I find *Gavin Bryars* to be a fascinating composer. His music is modern but without being inaccessible; as well as a style of minimalism that still retains a multi-layered complexity that I find very interesting and pleasing.


----------



## NoCoPilot (Nov 9, 2020)

The only Bryars I'm familiar with is his stuff on the Obscure Records label. It didn't motivate me to seek any others.

Recommend me something better.


----------



## Highwayman (Jul 16, 2018)

I like the old man`s singing in _Jesus' Blood Never Failed Me Yet_ but that`s pretty much the only thing I like regarding his music.


----------



## SanAntone (May 10, 2020)

NoCoPilot said:


> The only Bryars I'm familiar with is his stuff on the Obscure Records label. It didn't motivate me to seek any others.
> 
> Recommend me something better.


The Green Ray
The North Shore
The Sinking of the Titanic

This anniversary recording is a good place to acquaint yourself with his music.

*Portrait*


----------



## tortkis (Jul 13, 2013)

The Sinking of The Titanic and Jesus' Blood Never Failed Me Yet are some of the most emotionally moving music I have heard. Another favorite is I have heard it said that a spirit enters..., an album including songs written for wonderful Holly Cole, Violin Concerto, The Porazzi Fragment for strings and By The Vaar for bass and orchestra. Bryars plays bass on By The Varr, that he wrote for Charlie Haden.

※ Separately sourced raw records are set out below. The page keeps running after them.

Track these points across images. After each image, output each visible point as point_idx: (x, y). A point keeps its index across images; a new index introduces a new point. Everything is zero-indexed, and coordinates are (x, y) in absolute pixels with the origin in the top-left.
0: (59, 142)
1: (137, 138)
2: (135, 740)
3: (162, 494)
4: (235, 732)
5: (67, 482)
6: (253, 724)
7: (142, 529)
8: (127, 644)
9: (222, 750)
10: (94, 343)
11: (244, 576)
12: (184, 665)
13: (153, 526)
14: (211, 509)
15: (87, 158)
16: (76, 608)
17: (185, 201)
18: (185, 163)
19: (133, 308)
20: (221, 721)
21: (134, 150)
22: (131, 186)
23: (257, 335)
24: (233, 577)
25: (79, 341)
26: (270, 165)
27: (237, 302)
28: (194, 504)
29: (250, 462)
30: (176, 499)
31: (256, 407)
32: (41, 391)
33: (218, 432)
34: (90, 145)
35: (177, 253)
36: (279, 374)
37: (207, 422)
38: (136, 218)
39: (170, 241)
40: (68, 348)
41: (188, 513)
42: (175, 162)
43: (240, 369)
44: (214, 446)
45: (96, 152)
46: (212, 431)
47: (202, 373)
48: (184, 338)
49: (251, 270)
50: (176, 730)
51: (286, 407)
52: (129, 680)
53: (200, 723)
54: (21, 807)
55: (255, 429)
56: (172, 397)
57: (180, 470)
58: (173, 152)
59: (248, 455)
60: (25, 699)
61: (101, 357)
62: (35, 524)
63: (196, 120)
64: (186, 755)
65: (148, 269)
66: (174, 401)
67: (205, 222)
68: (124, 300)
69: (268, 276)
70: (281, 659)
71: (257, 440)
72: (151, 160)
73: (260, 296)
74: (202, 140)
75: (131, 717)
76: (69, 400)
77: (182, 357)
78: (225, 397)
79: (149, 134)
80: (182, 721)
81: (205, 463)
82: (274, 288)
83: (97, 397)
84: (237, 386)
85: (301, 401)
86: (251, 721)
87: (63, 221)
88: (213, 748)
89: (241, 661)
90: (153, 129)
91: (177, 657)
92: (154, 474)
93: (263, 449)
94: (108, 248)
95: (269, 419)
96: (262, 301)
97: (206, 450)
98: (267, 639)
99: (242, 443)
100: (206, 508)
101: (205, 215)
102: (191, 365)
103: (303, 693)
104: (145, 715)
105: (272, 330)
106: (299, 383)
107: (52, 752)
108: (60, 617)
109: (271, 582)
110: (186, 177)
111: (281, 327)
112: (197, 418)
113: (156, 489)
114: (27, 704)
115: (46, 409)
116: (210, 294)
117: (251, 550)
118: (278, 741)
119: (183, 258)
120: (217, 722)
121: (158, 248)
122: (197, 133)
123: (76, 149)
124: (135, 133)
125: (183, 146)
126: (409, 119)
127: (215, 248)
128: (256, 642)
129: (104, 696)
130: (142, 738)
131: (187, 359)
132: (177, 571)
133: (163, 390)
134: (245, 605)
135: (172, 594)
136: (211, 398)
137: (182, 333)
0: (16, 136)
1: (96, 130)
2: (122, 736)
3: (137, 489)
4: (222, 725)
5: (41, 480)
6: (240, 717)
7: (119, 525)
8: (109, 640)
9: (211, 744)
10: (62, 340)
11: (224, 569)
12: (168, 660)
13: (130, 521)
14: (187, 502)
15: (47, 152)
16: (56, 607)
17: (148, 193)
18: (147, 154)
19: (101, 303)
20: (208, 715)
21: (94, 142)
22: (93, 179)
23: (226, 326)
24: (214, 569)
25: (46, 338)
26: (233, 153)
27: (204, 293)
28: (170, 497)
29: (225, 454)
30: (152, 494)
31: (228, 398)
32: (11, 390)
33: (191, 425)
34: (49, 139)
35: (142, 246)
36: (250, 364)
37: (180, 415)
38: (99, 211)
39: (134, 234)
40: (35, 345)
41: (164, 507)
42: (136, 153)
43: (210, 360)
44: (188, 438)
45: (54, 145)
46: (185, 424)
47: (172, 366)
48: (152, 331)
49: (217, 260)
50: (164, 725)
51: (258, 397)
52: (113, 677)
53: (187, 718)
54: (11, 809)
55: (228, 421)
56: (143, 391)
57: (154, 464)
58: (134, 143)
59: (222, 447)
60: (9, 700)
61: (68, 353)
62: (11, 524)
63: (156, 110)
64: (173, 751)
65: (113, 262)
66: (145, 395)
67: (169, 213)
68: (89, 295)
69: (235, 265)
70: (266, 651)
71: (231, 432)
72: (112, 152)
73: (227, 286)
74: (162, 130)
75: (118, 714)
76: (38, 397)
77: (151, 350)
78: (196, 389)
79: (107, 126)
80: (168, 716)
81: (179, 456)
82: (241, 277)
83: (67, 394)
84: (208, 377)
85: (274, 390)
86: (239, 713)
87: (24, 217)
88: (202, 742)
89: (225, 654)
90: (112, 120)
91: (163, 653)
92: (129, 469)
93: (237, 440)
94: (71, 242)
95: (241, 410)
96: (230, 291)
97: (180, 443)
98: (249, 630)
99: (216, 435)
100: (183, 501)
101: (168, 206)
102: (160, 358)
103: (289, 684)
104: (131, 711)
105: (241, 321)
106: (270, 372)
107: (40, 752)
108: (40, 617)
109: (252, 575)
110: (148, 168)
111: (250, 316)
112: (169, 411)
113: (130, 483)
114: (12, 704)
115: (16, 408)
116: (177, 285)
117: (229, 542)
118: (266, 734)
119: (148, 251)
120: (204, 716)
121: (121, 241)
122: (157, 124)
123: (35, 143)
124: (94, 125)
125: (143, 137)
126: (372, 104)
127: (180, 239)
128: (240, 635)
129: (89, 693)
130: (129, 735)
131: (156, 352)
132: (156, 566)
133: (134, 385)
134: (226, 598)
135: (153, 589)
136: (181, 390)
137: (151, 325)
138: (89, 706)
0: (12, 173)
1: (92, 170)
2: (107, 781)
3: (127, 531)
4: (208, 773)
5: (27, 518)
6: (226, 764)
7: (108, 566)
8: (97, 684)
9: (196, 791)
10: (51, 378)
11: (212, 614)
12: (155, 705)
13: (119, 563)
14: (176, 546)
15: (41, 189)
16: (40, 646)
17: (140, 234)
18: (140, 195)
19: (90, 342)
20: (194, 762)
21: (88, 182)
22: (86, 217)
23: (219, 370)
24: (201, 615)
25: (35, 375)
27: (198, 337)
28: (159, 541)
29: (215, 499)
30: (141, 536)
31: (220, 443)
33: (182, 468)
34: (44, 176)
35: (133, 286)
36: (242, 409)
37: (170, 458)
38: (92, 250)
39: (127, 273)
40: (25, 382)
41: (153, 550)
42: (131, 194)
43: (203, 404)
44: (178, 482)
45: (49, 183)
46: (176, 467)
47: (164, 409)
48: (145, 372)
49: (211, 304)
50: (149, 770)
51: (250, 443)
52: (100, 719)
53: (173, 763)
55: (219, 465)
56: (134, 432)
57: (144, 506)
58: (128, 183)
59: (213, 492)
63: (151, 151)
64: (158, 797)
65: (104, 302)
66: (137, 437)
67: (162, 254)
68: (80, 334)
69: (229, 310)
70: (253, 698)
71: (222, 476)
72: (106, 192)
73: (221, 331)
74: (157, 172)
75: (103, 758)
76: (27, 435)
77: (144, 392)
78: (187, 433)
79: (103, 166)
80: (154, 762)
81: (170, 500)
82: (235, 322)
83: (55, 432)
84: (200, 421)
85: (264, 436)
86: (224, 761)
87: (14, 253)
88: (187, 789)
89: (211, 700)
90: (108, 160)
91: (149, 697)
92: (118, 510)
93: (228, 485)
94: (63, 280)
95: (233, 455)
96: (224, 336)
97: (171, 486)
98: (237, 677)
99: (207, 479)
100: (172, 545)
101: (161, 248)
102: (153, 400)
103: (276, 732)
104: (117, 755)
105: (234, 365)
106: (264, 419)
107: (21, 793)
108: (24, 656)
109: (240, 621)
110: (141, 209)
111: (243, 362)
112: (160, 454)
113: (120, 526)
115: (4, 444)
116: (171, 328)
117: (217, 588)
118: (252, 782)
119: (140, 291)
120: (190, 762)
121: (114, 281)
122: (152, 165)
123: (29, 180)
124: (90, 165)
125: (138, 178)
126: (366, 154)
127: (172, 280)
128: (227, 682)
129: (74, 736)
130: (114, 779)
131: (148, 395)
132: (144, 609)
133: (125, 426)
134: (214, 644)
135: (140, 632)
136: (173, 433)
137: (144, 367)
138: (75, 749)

https://gavinbryars.com/work_album/i-have-heard-it-said-that-a-spirit-enters/


----------



## Art Rock (Nov 28, 2009)

My favourite Bryars work is the Cadman Requiem.


----------



## pmsummer (Oct 24, 2014)

A fascinating and enigmatic composer. Impossible to pigeon hole.


----------



## pmsummer (Oct 24, 2014)

I HAVE HEARD IT SAID THAT A SPIRIT ENTERS...
*Gavin Bryars*
Holly Cole - voice
Gwen Hoebig - violin
Gavin Bryars - double-bass solo
CBC Radio Orchestra
Owen Underhill - conductor
_
CBC Records_


----------